Top of Extract to read

Compliance: American Express to Favour EMV
- American Express walks in the footsteps of rival card networks and starts issuing EMV-compliant cards in the US. This considered, its processors, issuers and accepting merchants have to comply with a schedule designed to ease EMV rollout and ensure interoperability nationwide and worldwide: both contact and contactless cards will be concerned. American Express EMV cards should be issued starting S2-2012.
- By April 2013, processors must be able to support American Express EMV chip-based contact, contactless and mobile transactions. By October 2013, merchants displaying 75% EMV transactions will be eligible to receive relief from PCI-DSS reporting requirements.
- Finally, starting October 2015, a Fraud Liability Shift (FLS) will be instituted to pressure the different parties into sticking to their commitments and transfer liability for certain types of fraudulent transactions to the party that has the least secure form of EMV technology. Gas stations have an additional two years to comply with these requirements.
Source: American Express press release
- As Visa, MasterCard and Discover before them, American Express praises EMV compliance on a territory used to supporting mag-stripe cards. Announcements follow one another and in February Visa explained that about ten US financial institutions were already issuing EMV cards (Wells Fargo, JPMorgan Chase, U.S. Bancorp, State Employees Credit Union or United Nations Federal Credit Union for instance); their cumulated portfolio exceeds One million (contact) smart cards (see February 2012 Insight).
- American Express makes no exception and praises rollout phases relatively close to those published by Visa in August 2011 (see August 2011 Insight). However, its liability shift programme plans that the cost of fraud should be transferred to the party with least advanced security measures in place, as does MasterCard’s. Visa, for its part, imposes that merchants have opted, at least for contact EMV terminals, and does not pressure them into preferring one or the other authentication method (signature or PIN). American Express and MasterCard then appear stricter on this point.

Bottom of Extract to read
Top of Dataset excerpts

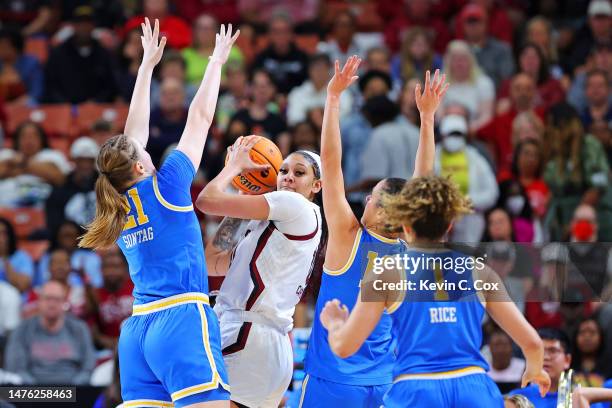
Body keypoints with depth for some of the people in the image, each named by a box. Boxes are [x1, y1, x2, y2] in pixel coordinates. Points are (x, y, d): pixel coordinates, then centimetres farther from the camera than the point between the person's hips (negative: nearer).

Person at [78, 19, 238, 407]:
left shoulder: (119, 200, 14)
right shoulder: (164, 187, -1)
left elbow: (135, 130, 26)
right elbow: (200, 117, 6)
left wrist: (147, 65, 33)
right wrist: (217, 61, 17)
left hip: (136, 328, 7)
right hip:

Bottom of Dataset excerpts

• _Task to complete_
Rewrite the article's passage starting with "Compliance: American Express" and going on through "issued starting S2-2012.", switching "American Express" to "Amex". The data comes from a different source than the article.

• _Answer to this exercise_
Compliance: Amex to Favour EMV
- Amex walks in the footsteps of rival card networks and starts issuing EMV-compliant cards in the US. This considered, its processors, issuers and accepting merchants have to comply with a schedule designed to ease EMV rollout and ensure interoperability nationwide and worldwide: both contact and contactless cards will be concerned. Amex EMV cards should be issued starting S2-2012.